_MATERIAL PROVIDED_
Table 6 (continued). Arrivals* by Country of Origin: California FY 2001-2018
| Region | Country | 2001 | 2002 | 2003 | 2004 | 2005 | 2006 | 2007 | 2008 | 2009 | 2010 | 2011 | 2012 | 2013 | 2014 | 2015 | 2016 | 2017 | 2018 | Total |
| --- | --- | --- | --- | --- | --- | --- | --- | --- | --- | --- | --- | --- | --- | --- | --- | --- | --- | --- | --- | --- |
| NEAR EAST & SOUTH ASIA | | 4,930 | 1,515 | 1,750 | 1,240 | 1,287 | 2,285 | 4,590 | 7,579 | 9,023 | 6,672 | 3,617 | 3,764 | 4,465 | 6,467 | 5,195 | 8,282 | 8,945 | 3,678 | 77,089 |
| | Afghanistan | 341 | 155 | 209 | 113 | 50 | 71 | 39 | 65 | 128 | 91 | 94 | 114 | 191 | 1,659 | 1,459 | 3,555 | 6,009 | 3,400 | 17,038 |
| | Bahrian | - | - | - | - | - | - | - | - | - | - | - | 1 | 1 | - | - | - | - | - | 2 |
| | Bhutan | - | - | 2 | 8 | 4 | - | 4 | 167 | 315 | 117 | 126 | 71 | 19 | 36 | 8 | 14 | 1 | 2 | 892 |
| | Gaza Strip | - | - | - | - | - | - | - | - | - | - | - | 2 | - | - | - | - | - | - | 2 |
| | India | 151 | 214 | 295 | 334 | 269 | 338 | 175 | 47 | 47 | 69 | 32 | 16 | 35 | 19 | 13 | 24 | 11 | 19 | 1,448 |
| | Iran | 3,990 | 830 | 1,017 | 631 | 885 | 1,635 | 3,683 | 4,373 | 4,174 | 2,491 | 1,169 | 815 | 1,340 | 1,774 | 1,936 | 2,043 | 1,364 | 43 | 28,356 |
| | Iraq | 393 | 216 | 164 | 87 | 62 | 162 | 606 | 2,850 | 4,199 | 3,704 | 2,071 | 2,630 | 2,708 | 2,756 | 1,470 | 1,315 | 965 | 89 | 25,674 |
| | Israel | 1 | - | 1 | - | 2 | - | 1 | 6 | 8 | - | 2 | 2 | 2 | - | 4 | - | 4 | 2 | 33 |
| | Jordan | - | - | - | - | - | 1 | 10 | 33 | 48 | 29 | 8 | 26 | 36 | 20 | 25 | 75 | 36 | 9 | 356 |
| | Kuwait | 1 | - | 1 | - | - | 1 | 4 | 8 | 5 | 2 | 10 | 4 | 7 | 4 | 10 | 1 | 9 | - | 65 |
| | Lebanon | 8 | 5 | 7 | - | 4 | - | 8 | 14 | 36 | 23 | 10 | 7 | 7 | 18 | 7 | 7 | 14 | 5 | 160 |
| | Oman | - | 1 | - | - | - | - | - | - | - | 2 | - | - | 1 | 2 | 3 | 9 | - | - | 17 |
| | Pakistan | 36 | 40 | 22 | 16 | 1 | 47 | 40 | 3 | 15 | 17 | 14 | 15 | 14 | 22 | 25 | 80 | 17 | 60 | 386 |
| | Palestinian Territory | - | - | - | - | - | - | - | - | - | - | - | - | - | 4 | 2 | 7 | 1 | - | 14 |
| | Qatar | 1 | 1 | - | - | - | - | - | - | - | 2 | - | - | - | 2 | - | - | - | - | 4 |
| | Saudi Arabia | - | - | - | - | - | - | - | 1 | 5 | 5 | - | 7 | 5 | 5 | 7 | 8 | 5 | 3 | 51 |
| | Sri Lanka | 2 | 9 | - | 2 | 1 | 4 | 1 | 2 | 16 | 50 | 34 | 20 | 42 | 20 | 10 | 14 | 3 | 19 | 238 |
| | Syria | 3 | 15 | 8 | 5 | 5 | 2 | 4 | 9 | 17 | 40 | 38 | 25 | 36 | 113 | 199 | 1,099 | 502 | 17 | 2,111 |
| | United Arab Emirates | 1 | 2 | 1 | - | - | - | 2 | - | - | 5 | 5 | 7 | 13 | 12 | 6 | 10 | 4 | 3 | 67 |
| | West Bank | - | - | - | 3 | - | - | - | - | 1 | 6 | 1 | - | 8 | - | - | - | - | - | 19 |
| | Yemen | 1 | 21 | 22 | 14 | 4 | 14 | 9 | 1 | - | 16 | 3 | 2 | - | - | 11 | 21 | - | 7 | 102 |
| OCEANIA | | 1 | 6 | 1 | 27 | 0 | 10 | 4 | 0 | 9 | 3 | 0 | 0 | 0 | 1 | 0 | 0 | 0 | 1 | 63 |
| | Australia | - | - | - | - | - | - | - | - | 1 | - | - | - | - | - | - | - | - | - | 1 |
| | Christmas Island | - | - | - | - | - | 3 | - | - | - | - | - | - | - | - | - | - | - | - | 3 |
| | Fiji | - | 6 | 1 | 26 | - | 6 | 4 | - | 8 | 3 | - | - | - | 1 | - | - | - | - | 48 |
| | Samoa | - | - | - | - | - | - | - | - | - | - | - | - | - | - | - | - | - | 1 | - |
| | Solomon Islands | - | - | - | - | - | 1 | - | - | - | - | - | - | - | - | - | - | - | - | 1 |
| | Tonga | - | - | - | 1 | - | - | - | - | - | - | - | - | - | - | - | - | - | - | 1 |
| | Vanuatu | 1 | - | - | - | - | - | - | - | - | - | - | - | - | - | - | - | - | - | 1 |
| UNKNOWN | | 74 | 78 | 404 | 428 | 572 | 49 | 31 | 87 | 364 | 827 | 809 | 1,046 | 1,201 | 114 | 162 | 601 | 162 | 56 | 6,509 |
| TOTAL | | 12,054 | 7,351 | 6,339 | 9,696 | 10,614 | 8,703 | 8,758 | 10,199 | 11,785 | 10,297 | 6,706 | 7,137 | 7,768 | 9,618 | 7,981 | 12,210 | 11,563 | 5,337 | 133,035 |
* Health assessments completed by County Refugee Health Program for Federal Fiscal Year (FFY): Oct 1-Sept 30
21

_PROBLEM STATEMENT_
What you give back should be exactly the lines of the data above from the line with "17 | 2,111 |" through the line with "56 | 6,509 |", both of those included, and nothing more.

_EXERCISE ANSWER_
| | Syria | 3 | 15 | 8 | 5 | 5 | 2 | 4 | 9 | 17 | 40 | 38 | 25 | 36 | 113 | 199 | 1,099 | 502 | 17 | 2,111 |
| | United Arab Emirates | 1 | 2 | 1 | - | - | - | 2 | - | - | 5 | 5 | 7 | 13 | 12 | 6 | 10 | 4 | 3 | 67 |
| | West Bank | - | - | - | 3 | - | - | - | - | 1 | 6 | 1 | - | 8 | - | - | - | - | - | 19 |
| | Yemen | 1 | 21 | 22 | 14 | 4 | 14 | 9 | 1 | - | 16 | 3 | 2 | - | - | 11 | 21 | - | 7 | 102 |
| OCEANIA | | 1 | 6 | 1 | 27 | 0 | 10 | 4 | 0 | 9 | 3 | 0 | 0 | 0 | 1 | 0 | 0 | 0 | 1 | 63 |
| | Australia | - | - | - | - | - | - | - | - | 1 | - | - | - | - | - | - | - | - | - | 1 |
| | Christmas Island | - | - | - | - | - | 3 | - | - | - | - | - | - | - | - | - | - | - | - | 3 |
| | Fiji | - | 6 | 1 | 26 | - | 6 | 4 | - | 8 | 3 | - | - | - | 1 | - | - | - | - | 48 |
| | Samoa | - | - | - | - | - | - | - | - | - | - | - | - | - | - | - | - | - | 1 | - |
| | Solomon Islands | - | - | - | - | - | 1 | - | - | - | - | - | - | - | - | - | - | - | - | 1 |
| | Tonga | - | - | - | 1 | - | - | - | - | - | - | - | - | - | - | - | - | - | - | 1 |
| | Vanuatu | 1 | - | - | - | - | - | - | - | - | - | - | - | - | - | - | - | - | - | 1 |
| UNKNOWN | | 74 | 78 | 404 | 428 | 572 | 49 | 31 | 87 | 364 | 827 | 809 | 1,046 | 1,201 | 114 | 162 | 601 | 162 | 56 | 6,509 |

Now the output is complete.